Performance data – supplementary tables
Residents' frequency of engagement in cultural and arts activities 2014/15 2015/16 2016/17   2017/18
At least once a week 9% 6% 8%   9%
At least once a month 34% 32% 35%   40%
At least every 6 month 33% 35% 32%   31%
At least once a year 11% 15% 13%   10%
  87% 88% 88%   90%
Less often 9% 9% 9%   6%

Source: Wellington City Council Residents' Monitoring Survey 2018


Case study The NZ FestivalTop

The NZ Festival in Wellington is a long-running cultural event, drawing visitors from across the region and nationally. The festival is held once every 2 years. The last one was held from 23 February to 18 March 2018. The festival showcases international and homegrown music, theatre, dance, artists and writers.

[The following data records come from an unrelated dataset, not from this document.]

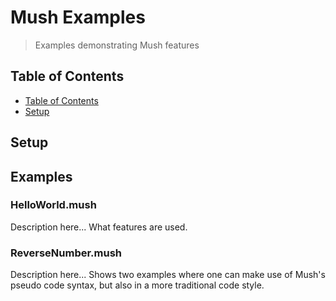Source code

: # Mush Examples

>  Examples demonstrating Mush features

## Table of Contents
- [Table of Contents](#table-of-contents)
- [Setup](#setup)
## Setup

## Examples

### HelloWorld.mush

Description here...
What features are used.

### ReverseNumber.mush

Description here...
Shows two examples where one can make use of Mush's pseudo code syntax, but also in a more traditional code style.
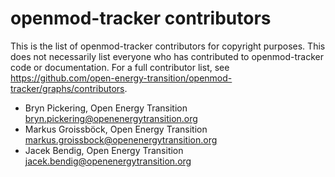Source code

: <!--
SPDX-FileCopyrightText: openmod-tracker contributors

SPDX-License-Identifier: MIT
-->

# openmod-tracker contributors

This is the list of openmod-tracker contributors for copyright purposes.
This does not necessarily list everyone who has contributed to openmod-tracker code or documentation.
For a full contributor list, see <https://github.com/open-energy-transition/openmod-tracker/graphs/contributors>.

- Bryn Pickering, Open Energy Transition <bryn.pickering@openenergytransition.org>
- Markus Groissböck, Open Energy Transition <markus.groissbock@openenergytransition.org>
- Jacek Bendig, Open Energy Transition <jacek.bendig@openenergytransition.org>
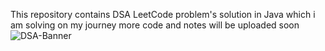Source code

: 
This repository contains DSA LeetCode problem's solution in Java 
which i am solving on my journey 
more code and notes will be uploaded soon
![DSA-Banner](https://github.com/user-attachments/assets/7330052e-bc99-41a7-92f4-1733263ae3d7)



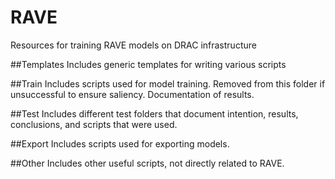 # RAVE
Resources for training RAVE models on DRAC infrastructure

##Templates
Includes generic templates for writing various scripts

##Train
Includes scripts used for model training. Removed from this folder if unsuccessful to ensure saliency. Documentation of results.

##Test
Includes different test folders that document intention, results, conclusions, and scripts that were used.

##Export
Includes scripts used for exporting models.

##Other
Includes other useful scripts, not directly related to RAVE.
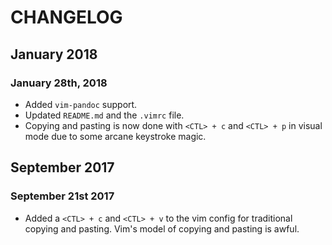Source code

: # CHANGELOG

## January 2018

### January 28th, 2018

* Added `vim-pandoc` support.
* Updated `README.md` and the `.vimrc` file.
* Copying and pasting is now done with `<CTL> + c` and `<CTL> + p` in visual mode due to some arcane keystroke magic.

## September 2017

### September 21st 2017

* Added a `<CTL> + c` and `<CTL> + v` to the vim config for traditional copying and pasting. Vim's model of copying and pasting is awful. 
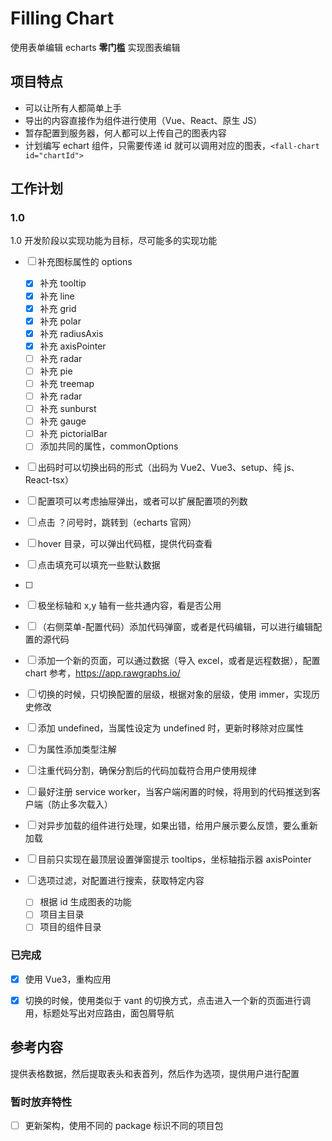 # Filling Chart

使用表单编辑 echarts **零门槛** 实现图表编辑

## 项目特点

- 可以让所有人都简单上手
- 导出的内容直接作为组件进行使用（Vue、React、原生 JS）
- 暂存配置到服务器，何人都可以上传自己的图表内容
- 计划编写 echart 组件，只需要传递 id 就可以调用对应的图表，`<fall-chart id="chartId">`

## 工作计划

### 1.0

1.0 开发阶段以实现功能为目标，尽可能多的实现功能

- [ ] 补充图标属性的 options
  - [x] 补充 tooltip
  - [x] 补充 line
  - [x] 补充 grid
  - [x] 补充 polar
  - [x] 补充 radiusAxis
  - [x] 补充 axisPointer
  - [ ] 补充 radar
  - [ ] 补充 pie
  - [ ] 补充 treemap
  - [ ] 补充 radar
  - [ ] 补充 sunburst
  - [ ] 补充 gauge
  - [ ] 补充 pictorialBar
  - [ ] 添加共同的属性，commonOptions
- [ ] 出码时可以切换出码的形式（出码为 Vue2、Vue3、setup、纯 js、React-tsx）
- [ ] 配置项可以考虑抽屉弹出，或者可以扩展配置项的列数
- [ ] 点击 ？问号时，跳转到（echarts 官网）
- [ ] hover 目录，可以弹出代码框，提供代码查看
- [ ] 点击填充可以填充一些默认数据
- [ ] 
- [ ] 极坐标轴和 x,y 轴有一些共通内容，看是否公用
- [ ] （右侧菜单-配置代码）添加代码弹窗，或者是代码编辑，可以进行编辑配置的源代码
- [ ] 添加一个新的页面，可以通过数据（导入 excel，或者是远程数据），配置 chart 参考，https://app.rawgraphs.io/
- [ ] 切换的时候，只切换配置的层级，根据对象的层级，使用 immer，实现历史修改

- [ ] 添加 undefined，当属性设定为 undefined 时，更新时移除对应属性
- [ ] 为属性添加类型注解
- [ ] 注重代码分割，确保分割后的代码加载符合用户使用规律
- [ ] 最好注册 service worker，当客户端闲置的时候，将用到的代码推送到客户端（防止多次载入）
- [ ] 对异步加载的组件进行处理，如果出错，给用户展示要么反馈，要么重新加载
- [ ] 目前只实现在最顶层设置弹窗提示 tooltips，坐标轴指示器 axisPointer
- [ ] 选项过滤，对配置进行搜索，获取特定内容
  - [ ] 根据 id 生成图表的功能
  - [ ] 项目主目录
  - [ ] 项目的组件目录

### 已完成

- [x] 使用 Vue3，重构应用
- [x] 切换的时候，使用类似于 vant 的切换方式，点击进入一个新的页面进行调用，标题处写出对应路由，面包屑导航


## 参考内容

提供表格数据，然后提取表头和表首列，然后作为选项，提供用户进行配置


### 暂时放弃特性

- [ ] 更新架构，使用不同的 package 标识不同的项目包



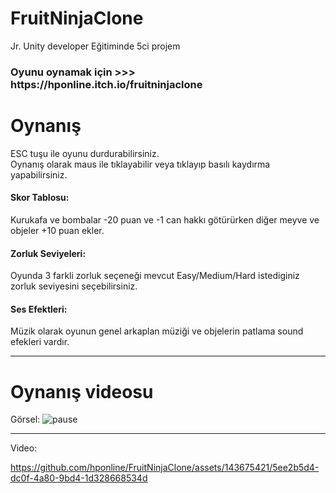 # FruitNinjaClone

Jr. Unity developer Eğitiminde 5ci projem<br> 

<h3>Oyunu oynamak için >>> https://hponline.itch.io/fruitninjaclone</h3>

# Oynanış
ESC tuşu ile oyunu durdurabilirsiniz.<br>
Oynanış olarak maus ile tıklayabilir veya tıklayıp basılı kaydırma yapabilirsiniz.
<h4>Skor Tablosu:</h4>
Kurukafa ve bombalar -20 puan ve -1 can hakkı götürürken diğer meyve ve objeler +10 puan ekler.<br> 
<h4>Zorluk Seviyeleri:</h4>
Oyunda 3 farkli zorluk seçeneği mevcut Easy/Medium/Hard istediginiz zorluk seviyesini seçebilirsiniz.
<h4>Ses Efektleri:</h4>
Müzik olarak oyunun genel arkaplan müziği ve objelerin patlama sound efekleri vardır.
<hr>

# Oynanış videosu
Görsel:
![pause](https://github.com/hponline/FruitNinjaClone/assets/143675421/f04fb41d-2edf-4cd1-81d2-3e366fd04c75)

<hr>
Video:

https://github.com/hponline/FruitNinjaClone/assets/143675421/5ee2b5d4-dc0f-4a80-9bd4-1d328668534d

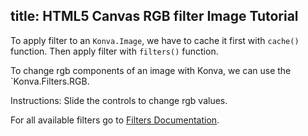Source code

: title: HTML5 Canvas RGB filter Image Tutorial
---

To apply filter to an `Konva.Image`, we have to cache it first with `cache()`
function. Then apply filter with `filters()` function.

To change rgb components of an image with Konva, we can use the `Konva.Filters.RGB.

Instructions: Slide the controls to change rgb values.

For all available filters go to [Filters Documentation](/api/Konva.Filters.html).

<!-- {% iframe /downloads/code/filters/RGB.html %} -->

<!-- {% include_code Konva RGB Image Demo filters/RGB.html %} -->
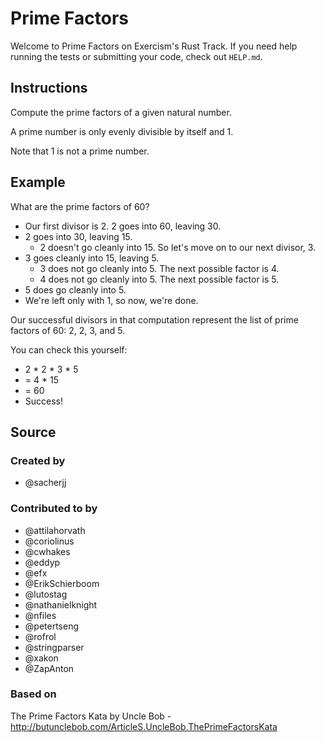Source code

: # Prime Factors

Welcome to Prime Factors on Exercism's Rust Track.
If you need help running the tests or submitting your code, check out `HELP.md`.

## Instructions

Compute the prime factors of a given natural number.

A prime number is only evenly divisible by itself and 1.

Note that 1 is not a prime number.

## Example

What are the prime factors of 60?

- Our first divisor is 2. 2 goes into 60, leaving 30.
- 2 goes into 30, leaving 15.
    - 2 doesn't go cleanly into 15. So let's move on to our next divisor, 3.
- 3 goes cleanly into 15, leaving 5.
    - 3 does not go cleanly into 5. The next possible factor is 4.
    - 4 does not go cleanly into 5. The next possible factor is 5.
- 5 does go cleanly into 5.
- We're left only with 1, so now, we're done.

Our successful divisors in that computation represent the list of prime
factors of 60: 2, 2, 3, and 5.

You can check this yourself:

- 2 * 2 * 3 * 5
- = 4 * 15
- = 60
- Success!

## Source

### Created by

- @sacherjj

### Contributed to by

- @attilahorvath
- @coriolinus
- @cwhakes
- @eddyp
- @efx
- @ErikSchierboom
- @lutostag
- @nathanielknight
- @nfiles
- @petertseng
- @rofrol
- @stringparser
- @xakon
- @ZapAnton

### Based on

The Prime Factors Kata by Uncle Bob - http://butunclebob.com/ArticleS.UncleBob.ThePrimeFactorsKata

More than 76,000 tickets were sold to the 2018 festival, and more than 230,000 attended the free events during the festival. While these numbers were lower than in the previous year, it has brought a wide range of cultural experiences to Wellington’s doorstep and enriched the local arts and culture scene.

“Our partnership with the NZ Festival is one that enables Wellington to bring art to the masses,” says Warrick Dent, General Manager Partnerships & Events at the Wellington Regional Economic Development Agency (WREDA).

“For 3 weeks this year, the festival splattered the region with colour and creativity, bringing world-class culture to Wellington and giving visitors from New Zealand and around the world a thrilling taste of our vibrant capital.”

The festival owes a great deal to the woman who headed it for 8 years until she had to step down due to ill health.

Sue Paterson was the executive director of the NZ Festival and the Wellington Jazz Festival from 2009 to 2017.

She was responsible for bringing the Royal Edinburgh Military Tattoo to Wellington in 2016. Sue was also the festival’s marketing director from 1994 to 1998. She passed away in July 2018.

“Sue was a passionate lover and supporter of the arts and artists in Wellington. Her contribution to the cultural life of the city and advocacy for the arts will be missed by all of us who worked with her,” says Natasha Petkovic-Jeremic, Manager City Arts & Events.

In 2017, Sue was named Metlifecare Senior New Zealander of the Year in recognition of her 40 years of service to arts and culture. She was made an officer of the New Zealand Order of Merit in 2004.

The NZ Festival is supported via WREDA and the Wellington Regional Amenities Fund.